In our experience, setting a LowercaseFilter in the query did not work; we had 
to call setLowercaseExpandedTerms(true) to get wildcard queries to be 
case-insensitive.
   
  Here's our analyzer definition from our solr schema:
   
        <analyzer type="query">
        <tokenizer class="solr.WhitespaceTokenizerFactory"/>
        <filter class="solr.SynonymFilterFactory" synonyms="synonyms.txt" 
ignoreCase="true" expand="true"/>
        <filter class="solr.StopFilterFactory" ignoreCase="true" 
words="stopwords.txt"/>
        <filter class="solr.WordDelimiterFilterFactory" generateWordParts="1" 
generateNumberParts="1" catenateWords="0" catenateNumbers="0" catenateAll="0"/>
        <filter class="solr.LowerCaseFilterFactory"/>
        <filter class="solr.EnglishPorterFilterFactory" 
protected="protwords.txt"/>
        <filter class="solr.RemoveDuplicatesTokenFilterFactory"/>
      </analyzer>
   
  If calling setLowercaseExpandedTerms(true) is *not* in fact necessary for 
case-insensitive wildcard queries, could you please provide an example of a 
solr schema that can achieve this?
   
  Thanks!
  - mps
  
Yonik Seeley <[EMAIL PROTECTED]> wrote:
  On 4/26/07, Michael Kimsal wrote:
> My colleague, after some digging, found in SolrQueryParser
>
> (around line 62)
> setLowercaseExpandedTerms(false);
>
> The default for Lucene is true. Was this intentional? Or an oversight?

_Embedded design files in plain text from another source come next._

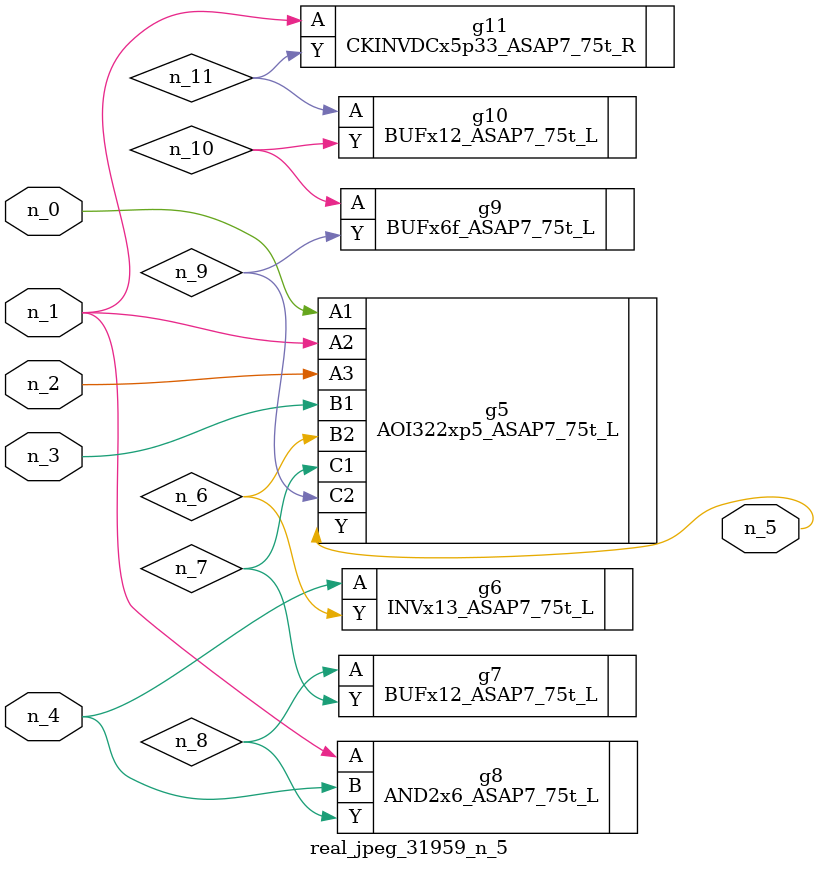
<source format=v>
module real_jpeg_31959_n_5 (n_4, n_0, n_1, n_2, n_3, n_5);

input n_4;
input n_0;
input n_1;
input n_2;
input n_3;

output n_5;

wire n_8;
wire n_11;
wire n_6;
wire n_7;
wire n_10;
wire n_9;

AOI322xp5_ASAP7_75t_L g5 ( 
.A1(n_0),
.A2(n_1),
.A3(n_2),
.B1(n_3),
.B2(n_6),
.C1(n_7),
.C2(n_9),
.Y(n_5)
);

AND2x6_ASAP7_75t_L g8 ( 
.A(n_1),
.B(n_4),
.Y(n_8)
);

CKINVDCx5p33_ASAP7_75t_R g11 ( 
.A(n_1),
.Y(n_11)
);

INVx13_ASAP7_75t_L g6 ( 
.A(n_4),
.Y(n_6)
);

BUFx12_ASAP7_75t_L g7 ( 
.A(n_8),
.Y(n_7)
);

BUFx6f_ASAP7_75t_L g9 ( 
.A(n_10),
.Y(n_9)
);

BUFx12_ASAP7_75t_L g10 ( 
.A(n_11),
.Y(n_10)
);


endmodule
</source>
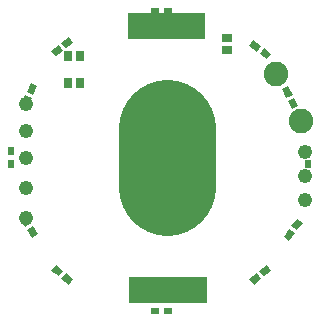
<source format=gbs>
G04 EAGLE Gerber RS-274X export*
G75*
%MOMM*%
%FSLAX34Y34*%
%LPD*%
%INBottom Soldermask*%
%IPPOS*%
%AMOC8*
5,1,8,0,0,1.08239X$1,22.5*%
G01*
%ADD10R,3.378200X2.235200*%
%ADD11C,8.203200*%
%ADD12R,0.903200X0.803200*%
%ADD13R,0.800000X0.600000*%
%ADD14R,0.600000X0.800000*%
%ADD15R,0.803200X0.903200*%
%ADD16C,1.219200*%
%ADD17C,2.082800*%


D10*
X130810Y256540D03*
D11*
X147320Y169780D02*
X147320Y119780D01*
D10*
X163830Y33020D03*
X162560Y256540D03*
X132080Y33020D03*
D12*
X198120Y246300D03*
X198120Y236300D03*
D13*
G36*
X223061Y234717D02*
X216657Y239509D01*
X220251Y244313D01*
X226655Y239521D01*
X223061Y234717D01*
G37*
G36*
X231869Y228127D02*
X225465Y232919D01*
X229059Y237723D01*
X235463Y232931D01*
X231869Y228127D01*
G37*
G36*
X32495Y195439D02*
X28926Y188280D01*
X23557Y190957D01*
X27126Y198116D01*
X32495Y195439D01*
G37*
G36*
X37403Y205283D02*
X33834Y198124D01*
X28465Y200801D01*
X32034Y207960D01*
X37403Y205283D01*
G37*
G36*
X59085Y235472D02*
X52781Y230548D01*
X49087Y235276D01*
X55391Y240200D01*
X59085Y235472D01*
G37*
G36*
X67753Y242244D02*
X61449Y237320D01*
X57755Y242048D01*
X64059Y246972D01*
X67753Y242244D01*
G37*
X136740Y269240D03*
X147740Y269240D03*
G36*
X248106Y195584D02*
X244537Y202743D01*
X249906Y205420D01*
X253475Y198261D01*
X248106Y195584D01*
G37*
G36*
X253014Y185740D02*
X249445Y192899D01*
X254814Y195576D01*
X258383Y188417D01*
X253014Y185740D01*
G37*
D14*
X266700Y150280D03*
X266700Y139280D03*
D13*
G36*
X252497Y86819D02*
X257289Y93223D01*
X262093Y89629D01*
X257301Y83225D01*
X252497Y86819D01*
G37*
G36*
X245907Y78011D02*
X250699Y84415D01*
X255503Y80821D01*
X250711Y74417D01*
X245907Y78011D01*
G37*
G36*
X225355Y49000D02*
X231597Y54001D01*
X235349Y49318D01*
X229107Y44317D01*
X225355Y49000D01*
G37*
G36*
X216771Y42122D02*
X223013Y47123D01*
X226765Y42440D01*
X220523Y37439D01*
X216771Y42122D01*
G37*
X147740Y15240D03*
X136740Y15240D03*
G36*
X61467Y47123D02*
X67709Y42122D01*
X63957Y37439D01*
X57715Y42440D01*
X61467Y47123D01*
G37*
G36*
X52883Y54001D02*
X59125Y49000D01*
X55373Y44317D01*
X49131Y49318D01*
X52883Y54001D01*
G37*
G36*
X33808Y86776D02*
X38247Y80121D01*
X33256Y76792D01*
X28817Y83447D01*
X33808Y86776D01*
G37*
G36*
X27704Y95928D02*
X32143Y89273D01*
X27152Y85944D01*
X22713Y92599D01*
X27704Y95928D01*
G37*
D14*
X15240Y139280D03*
X15240Y150280D03*
D15*
X63580Y208280D03*
X73580Y208280D03*
X63580Y231140D03*
X73580Y231140D03*
D16*
X264160Y109220D03*
X27940Y190500D03*
X27940Y119380D03*
X264160Y129540D03*
X27940Y93980D03*
X264160Y149860D03*
D17*
X260999Y176144D03*
X239011Y215649D03*
D16*
X27940Y144780D03*
X27940Y167640D03*
M02*

</source>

Waaaaaaaaay back before Solr was opensourced, and Chris was the only
"user", I thought he needed to do prefix queries where case sensitive
wildcard queries (hence I set it to false). I think I may have been
mistaken about that need, but by that time, I didn't know if anyone
depended on it, so I never changed it back.

A default of false is actually more powerful too. You can do prefix
queries on fields that have a LowercaseFilter in their analyzer, and
also fields that don't. If it's set to true, you can't reliably do
prefix queries on fields that don't have a LowercaseFilter.